Friday, December 07, 2007

I need to get back on it

I guess some people call it depression. It is that feeling that you want to sit and let all the issues, pressures, demands, feelings, etc. wash over you while you just sit motionless waiting for it to pass or sweep you away into nothingness. I've got that feeling.

Don't worry, I'm not clinical or anything. I've been here before and know that it is really just a perception problem. When I stop and consider reality, it doesn't take very long to snap out of it.

It has been a hard week at work. It isn't like I have a physically demanding job or anything, but it can be mentally and emotionally draining. Most of your moments are spent waiting for the other shoe to come down.

It didn't help that I had a real late night on Monday to start everything off. Then the next day I ended up having to take a pertussis vaccine shot and go on antibiotics. No, I did not have whooping cough - I didn't even have symptoms, but I had to take the stuff as a precaution.

So, mentally I am wasted. Physically I am feeling kind of weak because of the medication and stuff. Then I find out I have to have the tie rods and sway bar replaced in my truck - $750 and then an unexpected medical expense comes up for another $750. Right during Christmas time.
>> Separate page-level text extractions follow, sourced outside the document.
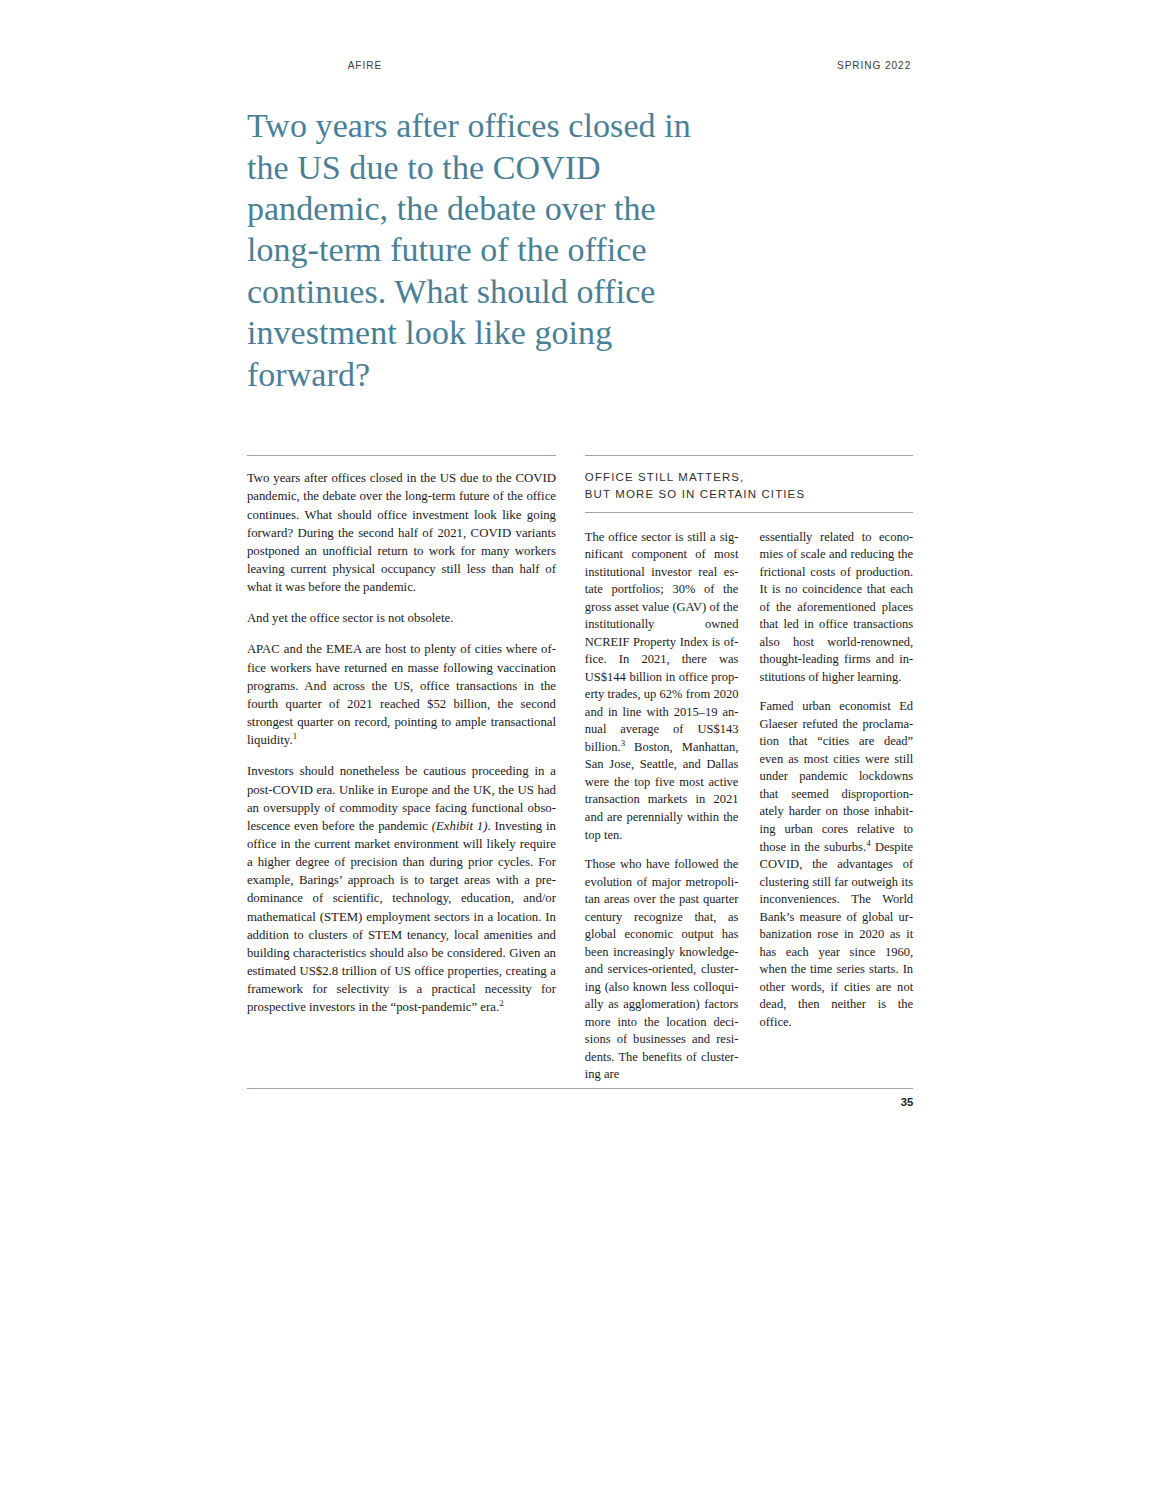AFIRE
SPRING 2022
Two years after offices closed in the US due to the COVID pandemic, the debate over the long-term future of the office continues. What should office investment look like going forward?
Two years after offices closed in the US due to the COVID pandemic, the debate over the long-term future of the office continues. What should office investment look like going forward? During the second half of 2021, COVID variants postponed an unofficial return to work for many workers leaving current physical occupancy still less than half of what it was before the pandemic.
And yet the office sector is not obsolete.
APAC and the EMEA are host to plenty of cities where office workers have returned en masse following vaccination programs. And across the US, office transactions in the fourth quarter of 2021 reached $52 billion, the second strongest quarter on record, pointing to ample transactional liquidity.1
Investors should nonetheless be cautious proceeding in a post-COVID era. Unlike in Europe and the UK, the US had an oversupply of commodity space facing functional obsolescence even before the pandemic (Exhibit 1). Investing in office in the current market environment will likely require a higher degree of precision than during prior cycles. For example, Barings’ approach is to target areas with a predominance of scientific, technology, education, and/or mathematical (STEM) employment sectors in a location. In addition to clusters of STEM tenancy, local amenities and building characteristics should also be considered. Given an estimated US$2.8 trillion of US office properties, creating a framework for selectivity is a practical necessity for prospective investors in the “post-pandemic” era.2
Office still matters,
but more so in certain cities
The office sector is still a significant component of most institutional investor real estate portfolios; 30% of the gross asset value (GAV) of the institutionally owned NCREIF Property Index is office. In 2021, there was US$144 billion in office property trades, up 62% from 2020 and in line with 2015–19 annual average of US$143 billion.3 Boston, Manhattan, San Jose, Seattle, and Dallas were the top five most active transaction markets in 2021 and are perennially within the top ten.
Those who have followed the evolution of major metropolitan areas over the past quarter century recognize that, as global economic output has been increasingly knowledge- and services-oriented, clustering (also known less colloquially as agglomeration) factors more into the location decisions of businesses and residents. The benefits of clustering are
essentially related to economies of scale and reducing the frictional costs of production. It is no coincidence that each of the aforementioned places that led in office transactions also host world-renowned, thought-leading firms and institutions of higher learning.
Famed urban economist Ed Glaeser refuted the proclamation that “cities are dead” even as most cities were still under pandemic lockdowns that seemed disproportionately harder on those inhabiting urban cores relative to those in the suburbs.4 Despite COVID, the advantages of clustering still far outweigh its inconveniences. The World Bank’s measure of global urbanization rose in 2020 as it has each year since 1960, when the time series starts. In other words, if cities are not dead, then neither is the office.
35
Let the waves just keep washing over!

I can't ride tomorrow morning because we are going on a progressive brunch. This is a tradition that started with my wife's family soon after we got married. It is pretty cool, but it means we end up driving all over Greenville - and to Powdersville even - as we stop at all the houses (four in all).

The point is though, I don't want to ride. That is what bothers me. Sure, I've been on the trainer three times this week. I'll get on it again tonight. I just don't have the desire to get up in the morning, pull on all the winter riding gear, and go turn my legs round and round.
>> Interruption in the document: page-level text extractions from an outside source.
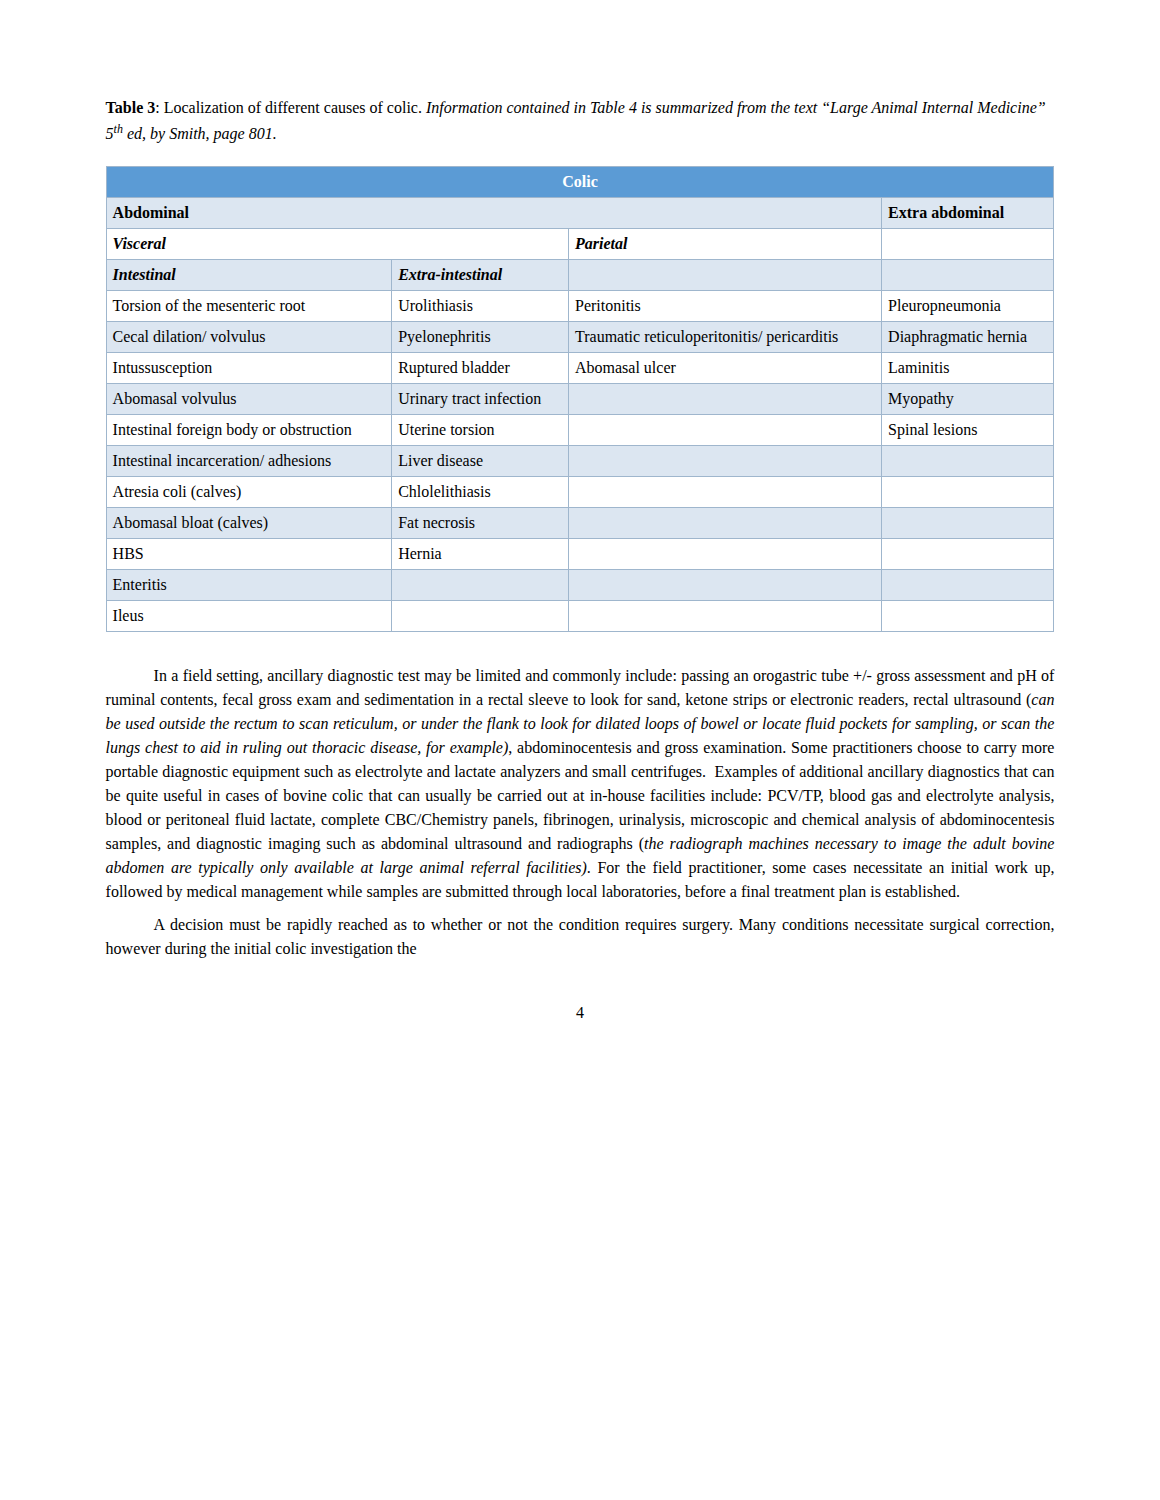Table 3: Localization of different causes of colic. Information contained in Table 4 is summarized from the text “Large Animal Internal Medicine” 5th ed, by Smith, page 801.
| Colic |
| --- |
| Abdominal | Extra abdominal |
| Visceral | Parietal | |
| Intestinal | Extra-intestinal | | |
| Torsion of the mesenteric root | Urolithiasis | Peritonitis | Pleuropneumonia |
| Cecal dilation/ volvulus | Pyelonephritis | Traumatic reticuloperitonitis/ pericarditis | Diaphragmatic hernia |
| Intussusception | Ruptured bladder | Abomasal ulcer | Laminitis |
| Abomasal volvulus | Urinary tract infection | | Myopathy |
| Intestinal foreign body or obstruction | Uterine torsion | | Spinal lesions |
| Intestinal incarceration/ adhesions | Liver disease | | |
| Atresia coli (calves) | Chlolelithiasis | | |
| Abomasal bloat (calves) | Fat necrosis | | |
| HBS | Hernia | | |
| Enteritis | | | |
| Ileus | | | |
In a field setting, ancillary diagnostic test may be limited and commonly include: passing an orogastric tube +/- gross assessment and pH of ruminal contents, fecal gross exam and sedimentation in a rectal sleeve to look for sand, ketone strips or electronic readers, rectal ultrasound (can be used outside the rectum to scan reticulum, or under the flank to look for dilated loops of bowel or locate fluid pockets for sampling, or scan the lungs chest to aid in ruling out thoracic disease, for example), abdominocentesis and gross examination. Some practitioners choose to carry more portable diagnostic equipment such as electrolyte and lactate analyzers and small centrifuges. Examples of additional ancillary diagnostics that can be quite useful in cases of bovine colic that can usually be carried out at in-house facilities include: PCV/TP, blood gas and electrolyte analysis, blood or peritoneal fluid lactate, complete CBC/Chemistry panels, fibrinogen, urinalysis, microscopic and chemical analysis of abdominocentesis samples, and diagnostic imaging such as abdominal ultrasound and radiographs (the radiograph machines necessary to image the adult bovine abdomen are typically only available at large animal referral facilities). For the field practitioner, some cases necessitate an initial work up, followed by medical management while samples are submitted through local laboratories, before a final treatment plan is established.
A decision must be rapidly reached as to whether or not the condition requires surgery. Many conditions necessitate surgical correction, however during the initial colic investigation the
4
Again, it is a perception thing. Fact is, if I were to just do it - get up, get on the bike, and ride - I would probably find it therapeutic. That is how it is with "depression" too. Just get off your butt and stop waiting for everything wash you away. Just get up, pick one challenge, and do it. Most times half the other challenges disappear before you turn your focus to the other ones.

Of course, for me the reality is deeper. I know I have a God who is working behind even these things that I think are harsh. He knows that my comfort is not always what is best for me in the eternal vision. He is working all things to help me become what He wants me to be.

He is good. He is great. He loves me. He has never failed me. He will turned these trials into triumphs if I will look beyond my comfort and see my opportunities for growth in trust and true contentment. I am reminded of a sermon I once preached, "Peace is not the absence of conflict. Peace is the presence of Christ."

I'm already feeling better. I think I'll go spin for awhile.